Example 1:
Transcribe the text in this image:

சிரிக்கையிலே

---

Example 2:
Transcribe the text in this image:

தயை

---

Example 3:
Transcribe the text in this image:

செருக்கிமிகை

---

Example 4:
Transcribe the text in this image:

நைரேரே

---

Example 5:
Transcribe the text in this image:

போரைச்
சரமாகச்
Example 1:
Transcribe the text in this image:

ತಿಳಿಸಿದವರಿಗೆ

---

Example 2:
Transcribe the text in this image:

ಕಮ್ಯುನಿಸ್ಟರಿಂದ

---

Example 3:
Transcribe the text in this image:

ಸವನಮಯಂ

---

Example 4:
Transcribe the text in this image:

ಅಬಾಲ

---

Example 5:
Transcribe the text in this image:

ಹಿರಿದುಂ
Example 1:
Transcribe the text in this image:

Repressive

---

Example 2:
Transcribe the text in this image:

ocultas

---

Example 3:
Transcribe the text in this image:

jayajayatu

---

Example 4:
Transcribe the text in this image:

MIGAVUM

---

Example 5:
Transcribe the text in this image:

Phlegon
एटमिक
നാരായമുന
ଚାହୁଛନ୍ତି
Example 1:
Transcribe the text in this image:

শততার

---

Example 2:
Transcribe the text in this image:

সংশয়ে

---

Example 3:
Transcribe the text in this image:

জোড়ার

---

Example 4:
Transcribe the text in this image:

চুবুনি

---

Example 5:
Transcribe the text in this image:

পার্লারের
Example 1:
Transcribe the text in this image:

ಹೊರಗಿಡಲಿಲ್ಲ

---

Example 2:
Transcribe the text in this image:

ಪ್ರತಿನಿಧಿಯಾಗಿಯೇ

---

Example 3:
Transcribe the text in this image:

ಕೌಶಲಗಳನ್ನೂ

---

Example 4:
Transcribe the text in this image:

#### Assignment
The answer should be the entries, given again without a single difference.

#### Reply to the task
Example 1:
Transcribe the text in this image:

சிரிக்கையிலே

---

Example 2:
Transcribe the text in this image:

தயை

---

Example 3:
Transcribe the text in this image:

செருக்கிமிகை

---

Example 4:
Transcribe the text in this image:

நைரேரே

---

Example 5:
Transcribe the text in this image:

போரைச்
சரமாகச்
Example 1:
Transcribe the text in this image:

ತಿಳಿಸಿದವರಿಗೆ

---

Example 2:
Transcribe the text in this image:

ಕಮ್ಯುನಿಸ್ಟರಿಂದ

---

Example 3:
Transcribe the text in this image:

ಸವನಮಯಂ

---

Example 4:
Transcribe the text in this image:

ಅಬಾಲ

---

Example 5:
Transcribe the text in this image:

ಹಿರಿದುಂ
Example 1:
Transcribe the text in this image:

Repressive

---

Example 2:
Transcribe the text in this image:

ocultas

---

Example 3:
Transcribe the text in this image:

jayajayatu

---

Example 4:
Transcribe the text in this image:

MIGAVUM

---

Example 5:
Transcribe the text in this image:

Phlegon
एटमिक
നാരായമുന
ଚାହୁଛନ୍ତି
Example 1:
Transcribe the text in this image:

শততার

---

Example 2:
Transcribe the text in this image:

সংশয়ে

---

Example 3:
Transcribe the text in this image:

জোড়ার

---

Example 4:
Transcribe the text in this image:

চুবুনি

---

Example 5:
Transcribe the text in this image:

পার্লারের
Example 1:
Transcribe the text in this image:

ಹೊರಗಿಡಲಿಲ್ಲ

---

Example 2:
Transcribe the text in this image:

ಪ್ರತಿನಿಧಿಯಾಗಿಯೇ

---

Example 3:
Transcribe the text in this image:

ಕೌಶಲಗಳನ್ನೂ

---

Example 4:
Transcribe the text in this image:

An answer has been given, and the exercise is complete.